SB208: Bill would use pollution penalty funds to help retrofit vehicles


By Makenzie Wistisen
Capital West News

SALT LAKE CITY – A proposed bill would raise fees for crimes against the environment to spend on protecting it.

In its basic outline, SB208 authorizes the Department of Environmental Quality to use a larger portion of penalty money for environmental remediation. Fifty percent of the funds collected from civil penalties, may be used by the Clean Air, Retrofit, Replacement and Off-Road Technology Program grants, a program under the umbrella of the department.

A Senate committee passed out the bill with a favorable recommendation Thursday, Feb. 26.

In light of fears concerning a revenue generating game, Sen. Ruz Escamilla, D-Salt Lake City, proposed an amendment to the bill in order to cap the penalty funds available to grants. Fifty percent would cap the well at $200,000.

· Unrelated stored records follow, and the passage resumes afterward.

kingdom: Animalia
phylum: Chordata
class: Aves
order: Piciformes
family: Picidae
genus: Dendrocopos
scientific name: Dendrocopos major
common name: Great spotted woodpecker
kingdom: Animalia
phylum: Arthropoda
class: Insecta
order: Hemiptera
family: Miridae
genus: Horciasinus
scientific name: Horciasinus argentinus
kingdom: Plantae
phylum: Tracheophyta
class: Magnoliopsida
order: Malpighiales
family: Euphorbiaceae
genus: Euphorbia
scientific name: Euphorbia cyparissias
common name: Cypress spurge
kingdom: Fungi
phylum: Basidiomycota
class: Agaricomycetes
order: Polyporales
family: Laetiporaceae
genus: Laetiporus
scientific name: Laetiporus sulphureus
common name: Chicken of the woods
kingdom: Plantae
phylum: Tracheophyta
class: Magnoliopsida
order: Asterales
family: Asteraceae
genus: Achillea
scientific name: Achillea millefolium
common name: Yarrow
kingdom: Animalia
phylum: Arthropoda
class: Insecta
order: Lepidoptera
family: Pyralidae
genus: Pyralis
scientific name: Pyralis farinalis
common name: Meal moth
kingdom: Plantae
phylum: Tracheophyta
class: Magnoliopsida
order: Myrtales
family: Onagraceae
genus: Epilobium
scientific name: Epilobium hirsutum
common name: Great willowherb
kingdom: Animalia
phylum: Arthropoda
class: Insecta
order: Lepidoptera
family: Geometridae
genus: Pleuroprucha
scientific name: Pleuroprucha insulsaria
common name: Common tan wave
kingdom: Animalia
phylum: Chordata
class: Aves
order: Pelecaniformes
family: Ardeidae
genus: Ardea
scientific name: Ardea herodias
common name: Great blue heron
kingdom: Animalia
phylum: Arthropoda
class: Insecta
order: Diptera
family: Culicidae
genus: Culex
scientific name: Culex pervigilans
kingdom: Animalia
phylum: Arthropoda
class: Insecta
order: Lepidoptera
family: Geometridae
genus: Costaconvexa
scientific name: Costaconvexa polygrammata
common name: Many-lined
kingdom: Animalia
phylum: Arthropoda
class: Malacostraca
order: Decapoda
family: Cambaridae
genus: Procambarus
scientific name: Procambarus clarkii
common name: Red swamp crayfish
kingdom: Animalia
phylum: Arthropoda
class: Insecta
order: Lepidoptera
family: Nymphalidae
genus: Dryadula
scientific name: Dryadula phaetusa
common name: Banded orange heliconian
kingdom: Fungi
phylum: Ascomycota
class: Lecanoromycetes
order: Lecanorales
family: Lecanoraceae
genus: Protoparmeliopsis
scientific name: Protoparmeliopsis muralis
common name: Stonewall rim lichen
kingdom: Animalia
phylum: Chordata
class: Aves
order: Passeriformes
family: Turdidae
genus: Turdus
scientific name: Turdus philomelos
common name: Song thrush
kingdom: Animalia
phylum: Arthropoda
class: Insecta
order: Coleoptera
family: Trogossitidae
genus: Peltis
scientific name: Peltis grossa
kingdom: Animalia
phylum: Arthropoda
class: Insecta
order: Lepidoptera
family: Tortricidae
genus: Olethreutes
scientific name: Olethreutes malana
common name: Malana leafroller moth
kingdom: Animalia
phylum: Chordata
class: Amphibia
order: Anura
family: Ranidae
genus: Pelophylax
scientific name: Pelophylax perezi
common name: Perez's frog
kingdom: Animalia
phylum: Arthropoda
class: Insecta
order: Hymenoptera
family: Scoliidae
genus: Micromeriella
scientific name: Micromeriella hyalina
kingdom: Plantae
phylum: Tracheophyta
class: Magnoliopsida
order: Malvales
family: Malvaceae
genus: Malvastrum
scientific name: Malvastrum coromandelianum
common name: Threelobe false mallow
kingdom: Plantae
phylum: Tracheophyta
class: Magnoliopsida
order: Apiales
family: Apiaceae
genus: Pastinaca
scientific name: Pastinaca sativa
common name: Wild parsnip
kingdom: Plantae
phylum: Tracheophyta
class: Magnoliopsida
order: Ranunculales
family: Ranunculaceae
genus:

During the committee hearing, Sen. Evan Vickers, R-Cedar City, question the use of the funds. “Where does the money go, where does it currently go, what kind of a fund would it go into and how do we control it?” he asked.

Currently, any money related to Air Conservation Act fines is held in a general fine stash. SB208 would direct that half of those funds (with a cap at $200,000) be given to the grant program, which could help municipalities and other agencies retrofit vehicles to cleaner burning fuel.

Air Conservation Act fines collected over the past five years was $137,000. With the increase in fines however, it’s estimated that the total collection of fines in the next five years will be $271,000 dollars. Fifty percent of $271,000 is nearly the same as the total over the past five years.

Scott Baird, Director of Government Affairs for the Department of Environmental Quality, clarified a point made to the statute of limitations regarding the five-year policy. He said, “This change would allow us to actually take some action.”

As a concerned citizen, Logan resident Tess Davis said, “As Utahn’s we’re all well aware of how poor air quality can impact public health and the quality of life and the economic viability of our state. That said, Sen. Escamilla’s bill will not only prioritize clean air initiatives, but in turn mirrors the priorities set forth in the Utah Air Conservation Act.”